3. The method for preparing the bifunctional antibacterial and anti-inflammatory absorbable coating material according to claim 1, characterized in that, In step (1): The mass ratio of minocycline hydrochloride to aspirin is 1:(1~2); The total mass ratio of minocycline hydrochloride and aspirin to the mass ratio of absorbable polymer B is 1:(2~6). The concentration of absorbable polymer B in the coating solution B is 0.02~0.06 g / mL.

4. The method for preparing the bifunctional antibacterial and anti-inflammatory absorbable coating material according to claim 1, characterized in that, In step (1): In the mixed solvent, hexafluoroisopropanol accounts for 50-75% by volume; The blending was carried out at room temperature under light-protected conditions.

5. The method for preparing the bifunctional antibacterial and anti-inflammatory absorbable coating material according to claim 1, characterized in that, In step (2), the ultrasonic spraying: The spraying flow rate is 0.2~0.4 mL / min, the number of sprays is 4~8, the feed speed is 6~10 mm / s, and the nozzle height is 30~50 mm.

6. The method for preparing the bifunctional antibacterial and anti-inflammatory absorbable coating material according to claim 1, characterized in that, In step (2): First, spray coating solution A, then spray coating solution B.

7. The method for preparing the bifunctional antibacterial and anti-inflammatory absorbable coating material according to claim 1, characterized in that, In step (2): The biodegradable substrate is selected from one or more of the following: polyglycolic acid filament, polyglycolic acid nonwoven fabric, polypropylene filament, polypropylene nonwoven fabric, polyglycolic acid-co-propylene filament, polyglycolic acid-co-propylene nonwoven fabric, polyglycolic acid-co-caprolactone filament, and polyglycolic acid-co-caprolactone nonwoven fabric. The drying process is carried out at room temperature, in the dark, and under vacuum.

8. A bifunctional antibacterial and anti-inflammatory absorbable coating material prepared by the method according to any one of claims 1 to 7.

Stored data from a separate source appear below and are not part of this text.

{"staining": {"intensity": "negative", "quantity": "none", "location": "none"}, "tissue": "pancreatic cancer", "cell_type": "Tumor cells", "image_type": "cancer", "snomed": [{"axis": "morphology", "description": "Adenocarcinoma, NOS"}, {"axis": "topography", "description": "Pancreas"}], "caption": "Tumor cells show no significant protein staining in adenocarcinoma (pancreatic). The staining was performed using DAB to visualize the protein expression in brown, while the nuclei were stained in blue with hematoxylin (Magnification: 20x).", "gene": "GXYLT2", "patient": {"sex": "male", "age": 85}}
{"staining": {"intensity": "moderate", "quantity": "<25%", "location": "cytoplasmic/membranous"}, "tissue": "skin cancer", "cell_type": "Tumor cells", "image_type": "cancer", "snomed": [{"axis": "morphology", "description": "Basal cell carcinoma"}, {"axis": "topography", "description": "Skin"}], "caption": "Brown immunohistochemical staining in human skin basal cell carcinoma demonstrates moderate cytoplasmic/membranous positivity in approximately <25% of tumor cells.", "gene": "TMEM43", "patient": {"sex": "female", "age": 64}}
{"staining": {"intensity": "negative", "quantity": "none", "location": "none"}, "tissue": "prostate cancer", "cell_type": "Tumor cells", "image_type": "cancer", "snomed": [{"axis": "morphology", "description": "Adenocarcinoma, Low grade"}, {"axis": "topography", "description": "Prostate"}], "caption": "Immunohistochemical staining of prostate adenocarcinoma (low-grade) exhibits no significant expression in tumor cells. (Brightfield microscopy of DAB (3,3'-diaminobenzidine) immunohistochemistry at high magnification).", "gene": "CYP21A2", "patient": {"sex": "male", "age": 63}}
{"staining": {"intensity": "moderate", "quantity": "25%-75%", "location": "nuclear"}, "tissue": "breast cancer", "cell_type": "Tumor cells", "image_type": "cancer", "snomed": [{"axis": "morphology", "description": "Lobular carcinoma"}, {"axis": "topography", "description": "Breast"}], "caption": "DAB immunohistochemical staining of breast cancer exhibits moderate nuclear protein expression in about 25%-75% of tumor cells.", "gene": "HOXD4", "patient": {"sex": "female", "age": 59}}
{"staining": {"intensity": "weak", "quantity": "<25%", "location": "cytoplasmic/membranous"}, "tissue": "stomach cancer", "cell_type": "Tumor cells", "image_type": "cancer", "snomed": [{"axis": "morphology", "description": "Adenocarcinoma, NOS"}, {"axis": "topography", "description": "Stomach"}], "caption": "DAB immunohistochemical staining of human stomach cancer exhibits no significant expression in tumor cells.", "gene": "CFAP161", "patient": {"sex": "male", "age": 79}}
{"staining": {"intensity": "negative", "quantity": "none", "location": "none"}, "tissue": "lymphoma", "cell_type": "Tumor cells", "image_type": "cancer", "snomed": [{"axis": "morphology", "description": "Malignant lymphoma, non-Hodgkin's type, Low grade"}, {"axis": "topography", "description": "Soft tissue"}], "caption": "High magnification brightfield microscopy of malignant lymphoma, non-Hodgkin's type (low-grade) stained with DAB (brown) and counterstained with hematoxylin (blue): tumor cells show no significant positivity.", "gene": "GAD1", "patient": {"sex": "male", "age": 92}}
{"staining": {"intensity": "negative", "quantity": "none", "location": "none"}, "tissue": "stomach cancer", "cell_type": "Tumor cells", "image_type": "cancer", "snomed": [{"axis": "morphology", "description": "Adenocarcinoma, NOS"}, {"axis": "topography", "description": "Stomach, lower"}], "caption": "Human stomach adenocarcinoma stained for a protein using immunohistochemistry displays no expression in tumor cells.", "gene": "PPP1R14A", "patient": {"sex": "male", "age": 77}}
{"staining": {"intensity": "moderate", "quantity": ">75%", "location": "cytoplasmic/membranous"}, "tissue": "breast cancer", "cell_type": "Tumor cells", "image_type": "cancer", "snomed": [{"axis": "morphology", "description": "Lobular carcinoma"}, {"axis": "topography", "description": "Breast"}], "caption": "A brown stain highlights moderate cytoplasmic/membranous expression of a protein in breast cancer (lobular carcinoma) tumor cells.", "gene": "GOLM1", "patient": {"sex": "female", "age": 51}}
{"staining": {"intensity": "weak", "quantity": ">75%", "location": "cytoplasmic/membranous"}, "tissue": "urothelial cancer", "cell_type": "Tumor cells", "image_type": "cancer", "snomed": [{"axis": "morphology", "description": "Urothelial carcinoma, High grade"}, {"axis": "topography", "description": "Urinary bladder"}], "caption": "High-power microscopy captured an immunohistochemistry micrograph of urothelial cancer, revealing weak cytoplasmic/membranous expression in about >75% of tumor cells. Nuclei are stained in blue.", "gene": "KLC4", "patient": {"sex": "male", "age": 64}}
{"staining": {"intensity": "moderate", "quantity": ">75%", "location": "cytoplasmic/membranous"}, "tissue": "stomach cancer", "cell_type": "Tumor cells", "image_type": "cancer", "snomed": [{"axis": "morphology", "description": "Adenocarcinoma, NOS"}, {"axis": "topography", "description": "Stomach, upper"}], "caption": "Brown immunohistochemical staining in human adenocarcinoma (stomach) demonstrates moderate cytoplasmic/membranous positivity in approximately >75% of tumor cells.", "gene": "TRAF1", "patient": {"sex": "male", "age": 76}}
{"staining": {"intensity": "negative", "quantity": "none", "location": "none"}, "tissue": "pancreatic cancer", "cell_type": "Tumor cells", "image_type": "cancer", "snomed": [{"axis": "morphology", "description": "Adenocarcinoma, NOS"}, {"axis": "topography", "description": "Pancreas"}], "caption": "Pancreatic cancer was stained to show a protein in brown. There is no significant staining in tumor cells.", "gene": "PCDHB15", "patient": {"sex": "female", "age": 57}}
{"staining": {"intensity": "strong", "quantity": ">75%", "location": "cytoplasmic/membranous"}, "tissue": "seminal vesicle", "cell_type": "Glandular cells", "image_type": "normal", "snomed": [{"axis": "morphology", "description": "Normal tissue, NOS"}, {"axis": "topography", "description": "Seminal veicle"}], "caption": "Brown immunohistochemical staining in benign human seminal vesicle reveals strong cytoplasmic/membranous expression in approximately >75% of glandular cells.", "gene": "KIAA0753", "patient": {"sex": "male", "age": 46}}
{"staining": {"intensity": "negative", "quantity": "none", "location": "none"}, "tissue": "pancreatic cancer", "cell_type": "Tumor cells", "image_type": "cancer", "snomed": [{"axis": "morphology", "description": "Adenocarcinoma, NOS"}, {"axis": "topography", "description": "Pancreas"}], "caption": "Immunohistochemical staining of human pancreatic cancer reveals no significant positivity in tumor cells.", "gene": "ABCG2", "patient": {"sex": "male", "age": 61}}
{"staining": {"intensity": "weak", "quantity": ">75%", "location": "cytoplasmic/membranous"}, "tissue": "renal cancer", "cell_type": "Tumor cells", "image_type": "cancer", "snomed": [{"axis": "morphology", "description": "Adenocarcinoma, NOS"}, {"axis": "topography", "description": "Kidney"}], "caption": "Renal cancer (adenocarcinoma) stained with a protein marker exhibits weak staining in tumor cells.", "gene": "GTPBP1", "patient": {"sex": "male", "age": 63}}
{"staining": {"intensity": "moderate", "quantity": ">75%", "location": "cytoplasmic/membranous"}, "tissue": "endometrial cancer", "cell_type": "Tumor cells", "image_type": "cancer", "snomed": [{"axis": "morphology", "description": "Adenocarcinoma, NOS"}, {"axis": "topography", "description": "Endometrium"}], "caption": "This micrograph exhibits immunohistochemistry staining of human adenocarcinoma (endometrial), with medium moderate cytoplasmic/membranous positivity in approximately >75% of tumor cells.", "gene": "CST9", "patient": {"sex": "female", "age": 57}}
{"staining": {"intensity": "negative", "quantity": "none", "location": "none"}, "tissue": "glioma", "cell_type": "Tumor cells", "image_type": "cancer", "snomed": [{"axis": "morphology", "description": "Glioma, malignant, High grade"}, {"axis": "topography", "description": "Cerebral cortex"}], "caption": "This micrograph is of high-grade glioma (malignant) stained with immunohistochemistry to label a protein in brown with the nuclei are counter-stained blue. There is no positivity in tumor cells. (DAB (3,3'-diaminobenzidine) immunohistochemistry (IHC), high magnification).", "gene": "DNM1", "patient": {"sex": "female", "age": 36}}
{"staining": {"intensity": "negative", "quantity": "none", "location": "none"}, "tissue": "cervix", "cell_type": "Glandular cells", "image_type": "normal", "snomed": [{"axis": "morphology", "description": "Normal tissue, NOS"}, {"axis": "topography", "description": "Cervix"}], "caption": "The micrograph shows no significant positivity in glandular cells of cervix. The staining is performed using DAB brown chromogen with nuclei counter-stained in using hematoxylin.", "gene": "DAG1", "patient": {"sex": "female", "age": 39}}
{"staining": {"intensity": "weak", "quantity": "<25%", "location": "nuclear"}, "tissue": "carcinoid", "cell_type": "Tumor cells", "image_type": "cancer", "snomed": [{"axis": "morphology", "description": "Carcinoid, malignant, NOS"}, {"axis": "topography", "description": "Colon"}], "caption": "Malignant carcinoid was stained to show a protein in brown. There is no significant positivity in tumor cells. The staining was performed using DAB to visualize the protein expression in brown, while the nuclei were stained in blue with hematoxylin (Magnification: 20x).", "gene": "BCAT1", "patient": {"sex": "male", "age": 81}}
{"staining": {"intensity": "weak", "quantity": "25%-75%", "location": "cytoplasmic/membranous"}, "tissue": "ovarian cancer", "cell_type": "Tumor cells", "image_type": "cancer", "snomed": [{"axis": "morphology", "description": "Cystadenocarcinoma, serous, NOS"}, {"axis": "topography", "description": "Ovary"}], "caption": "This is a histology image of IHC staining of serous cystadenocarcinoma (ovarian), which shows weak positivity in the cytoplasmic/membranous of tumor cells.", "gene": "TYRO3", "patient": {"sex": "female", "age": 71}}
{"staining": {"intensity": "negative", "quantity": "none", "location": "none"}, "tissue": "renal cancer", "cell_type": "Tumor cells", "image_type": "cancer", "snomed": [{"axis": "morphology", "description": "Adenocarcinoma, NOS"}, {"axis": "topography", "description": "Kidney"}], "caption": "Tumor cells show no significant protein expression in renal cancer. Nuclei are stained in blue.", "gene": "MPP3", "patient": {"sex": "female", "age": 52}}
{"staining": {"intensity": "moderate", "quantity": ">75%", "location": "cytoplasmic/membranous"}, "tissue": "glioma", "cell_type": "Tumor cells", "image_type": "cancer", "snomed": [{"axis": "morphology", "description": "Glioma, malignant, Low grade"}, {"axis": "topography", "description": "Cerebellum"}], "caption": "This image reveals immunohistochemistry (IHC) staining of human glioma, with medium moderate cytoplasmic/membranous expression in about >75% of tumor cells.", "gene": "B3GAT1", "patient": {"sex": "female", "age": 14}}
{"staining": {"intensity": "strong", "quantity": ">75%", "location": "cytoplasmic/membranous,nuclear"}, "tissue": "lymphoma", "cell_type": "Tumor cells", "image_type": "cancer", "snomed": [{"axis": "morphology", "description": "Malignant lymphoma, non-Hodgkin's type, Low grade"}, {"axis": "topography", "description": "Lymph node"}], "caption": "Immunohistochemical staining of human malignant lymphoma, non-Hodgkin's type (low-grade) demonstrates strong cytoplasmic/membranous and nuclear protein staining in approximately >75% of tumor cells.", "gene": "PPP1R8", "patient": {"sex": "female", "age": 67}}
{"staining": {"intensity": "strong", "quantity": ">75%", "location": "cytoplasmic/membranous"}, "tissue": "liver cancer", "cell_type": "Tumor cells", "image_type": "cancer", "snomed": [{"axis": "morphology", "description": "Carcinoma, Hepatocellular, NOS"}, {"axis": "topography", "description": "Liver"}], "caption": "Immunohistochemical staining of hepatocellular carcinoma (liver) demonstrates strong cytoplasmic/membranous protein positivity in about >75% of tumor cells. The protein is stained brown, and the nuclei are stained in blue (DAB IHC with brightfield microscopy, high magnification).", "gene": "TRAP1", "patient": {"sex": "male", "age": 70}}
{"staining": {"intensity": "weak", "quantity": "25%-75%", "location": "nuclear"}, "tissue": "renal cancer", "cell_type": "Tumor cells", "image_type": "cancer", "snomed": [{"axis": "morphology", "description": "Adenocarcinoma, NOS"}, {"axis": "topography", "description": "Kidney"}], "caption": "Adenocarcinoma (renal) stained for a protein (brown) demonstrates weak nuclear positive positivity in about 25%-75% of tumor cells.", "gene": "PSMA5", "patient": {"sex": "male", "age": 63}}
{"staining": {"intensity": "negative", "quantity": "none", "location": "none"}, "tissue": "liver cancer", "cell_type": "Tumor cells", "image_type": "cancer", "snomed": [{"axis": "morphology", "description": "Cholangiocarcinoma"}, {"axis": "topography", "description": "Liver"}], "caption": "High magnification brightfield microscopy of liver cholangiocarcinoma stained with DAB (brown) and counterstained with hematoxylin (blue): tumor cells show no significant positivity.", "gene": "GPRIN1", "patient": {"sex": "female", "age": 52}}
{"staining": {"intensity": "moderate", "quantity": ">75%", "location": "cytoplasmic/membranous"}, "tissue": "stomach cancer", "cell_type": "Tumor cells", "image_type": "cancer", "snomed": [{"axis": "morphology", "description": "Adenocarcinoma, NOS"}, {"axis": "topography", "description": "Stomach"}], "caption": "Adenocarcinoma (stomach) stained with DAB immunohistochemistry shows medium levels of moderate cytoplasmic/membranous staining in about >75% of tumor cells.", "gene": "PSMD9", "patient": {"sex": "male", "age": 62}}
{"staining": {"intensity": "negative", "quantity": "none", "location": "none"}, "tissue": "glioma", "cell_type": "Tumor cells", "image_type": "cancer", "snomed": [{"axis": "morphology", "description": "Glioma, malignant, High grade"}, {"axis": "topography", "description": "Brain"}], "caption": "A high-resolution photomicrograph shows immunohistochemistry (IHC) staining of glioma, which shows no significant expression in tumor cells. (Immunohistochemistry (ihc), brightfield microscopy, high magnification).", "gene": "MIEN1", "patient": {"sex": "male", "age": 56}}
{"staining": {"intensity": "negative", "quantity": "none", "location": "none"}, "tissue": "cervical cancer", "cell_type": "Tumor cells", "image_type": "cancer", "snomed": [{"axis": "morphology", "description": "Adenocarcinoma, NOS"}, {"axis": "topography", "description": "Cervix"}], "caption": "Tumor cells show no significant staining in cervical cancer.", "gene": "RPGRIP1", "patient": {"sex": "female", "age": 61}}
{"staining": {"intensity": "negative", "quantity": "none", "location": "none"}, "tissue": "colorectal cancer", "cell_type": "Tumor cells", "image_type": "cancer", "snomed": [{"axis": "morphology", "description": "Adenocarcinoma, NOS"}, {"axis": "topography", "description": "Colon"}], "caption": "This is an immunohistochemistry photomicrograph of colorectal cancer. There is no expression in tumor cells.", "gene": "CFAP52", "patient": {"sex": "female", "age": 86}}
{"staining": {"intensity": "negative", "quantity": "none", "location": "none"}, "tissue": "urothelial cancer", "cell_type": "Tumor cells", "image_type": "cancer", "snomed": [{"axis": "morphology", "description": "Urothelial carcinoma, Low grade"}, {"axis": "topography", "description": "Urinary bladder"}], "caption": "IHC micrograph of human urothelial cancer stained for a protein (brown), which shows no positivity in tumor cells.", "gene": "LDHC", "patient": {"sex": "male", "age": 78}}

9. An implantable medical device, characterized in that, Includes a medical device and a bifunctional antibacterial and anti-inflammatory absorbable coating material according to claim 8, which is wrapped around the outer surface of the medical device.

10. The implantable medical device according to claim 9, characterized in that, The medical device is selected from cardiac pacemakers, artificial heart valves, vascular stents, defibrillators, or spinal cord stimulators.